Search the entries below for the word "after" and copy every line where it appears.

[Opening AVAILABLE RECORDS section]

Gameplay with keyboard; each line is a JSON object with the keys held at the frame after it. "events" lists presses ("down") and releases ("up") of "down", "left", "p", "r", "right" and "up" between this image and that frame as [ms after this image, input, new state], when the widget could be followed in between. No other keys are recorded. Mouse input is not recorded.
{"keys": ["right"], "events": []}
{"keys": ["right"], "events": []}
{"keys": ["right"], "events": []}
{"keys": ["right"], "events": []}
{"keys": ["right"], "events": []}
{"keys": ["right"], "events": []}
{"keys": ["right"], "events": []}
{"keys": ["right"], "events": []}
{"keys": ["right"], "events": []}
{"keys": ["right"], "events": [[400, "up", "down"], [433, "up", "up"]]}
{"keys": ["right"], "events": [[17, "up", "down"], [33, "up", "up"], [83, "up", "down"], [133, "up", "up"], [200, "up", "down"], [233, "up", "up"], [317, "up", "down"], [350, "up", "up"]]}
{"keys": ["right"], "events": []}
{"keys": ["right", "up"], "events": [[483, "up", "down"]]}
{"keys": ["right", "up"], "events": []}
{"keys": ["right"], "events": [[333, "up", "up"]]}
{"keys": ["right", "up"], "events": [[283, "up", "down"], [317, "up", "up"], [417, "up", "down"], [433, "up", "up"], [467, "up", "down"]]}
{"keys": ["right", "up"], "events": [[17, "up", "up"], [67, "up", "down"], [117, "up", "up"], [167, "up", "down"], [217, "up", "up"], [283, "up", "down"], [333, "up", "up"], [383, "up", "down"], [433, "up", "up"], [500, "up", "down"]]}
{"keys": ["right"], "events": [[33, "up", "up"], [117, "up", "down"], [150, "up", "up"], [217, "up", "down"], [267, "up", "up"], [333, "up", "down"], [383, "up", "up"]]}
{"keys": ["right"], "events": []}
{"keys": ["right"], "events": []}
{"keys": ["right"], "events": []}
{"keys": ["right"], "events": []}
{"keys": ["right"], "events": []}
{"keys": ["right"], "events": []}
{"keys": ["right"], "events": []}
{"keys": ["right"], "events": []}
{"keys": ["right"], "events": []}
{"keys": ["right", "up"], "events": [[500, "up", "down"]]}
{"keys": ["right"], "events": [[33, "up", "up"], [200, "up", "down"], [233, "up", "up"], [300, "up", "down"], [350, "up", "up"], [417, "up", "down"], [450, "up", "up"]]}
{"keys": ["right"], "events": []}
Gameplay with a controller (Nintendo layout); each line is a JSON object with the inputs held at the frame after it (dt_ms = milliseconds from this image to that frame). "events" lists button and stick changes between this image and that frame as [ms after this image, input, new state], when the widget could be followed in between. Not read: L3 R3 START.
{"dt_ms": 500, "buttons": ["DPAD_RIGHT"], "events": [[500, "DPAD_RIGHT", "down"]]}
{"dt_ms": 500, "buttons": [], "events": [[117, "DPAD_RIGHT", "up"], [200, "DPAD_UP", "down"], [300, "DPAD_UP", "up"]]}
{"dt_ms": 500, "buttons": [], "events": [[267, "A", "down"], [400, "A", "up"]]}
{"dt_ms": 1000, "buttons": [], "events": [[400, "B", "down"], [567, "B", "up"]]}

[Closing AVAILABLE RECORDS section]

_RESULT_:
Gameplay with keyboard; each line is a JSON object with the keys held at the frame after it. "events" lists presses ("down") and releases ("up") of "down", "left", "p", "r", "right" and "up" between this image and that frame as [ms after this image, input, new state], when the widget could be followed in between. No other keys are recorded. Mouse input is not recorded.
Gameplay with a controller (Nintendo layout); each line is a JSON object with the inputs held at the frame after it (dt_ms = milliseconds from this image to that frame). "events" lists button and stick changes between this image and that frame as [ms after this image, input, new state], when the widget could be followed in between. Not read: L3 R3 START.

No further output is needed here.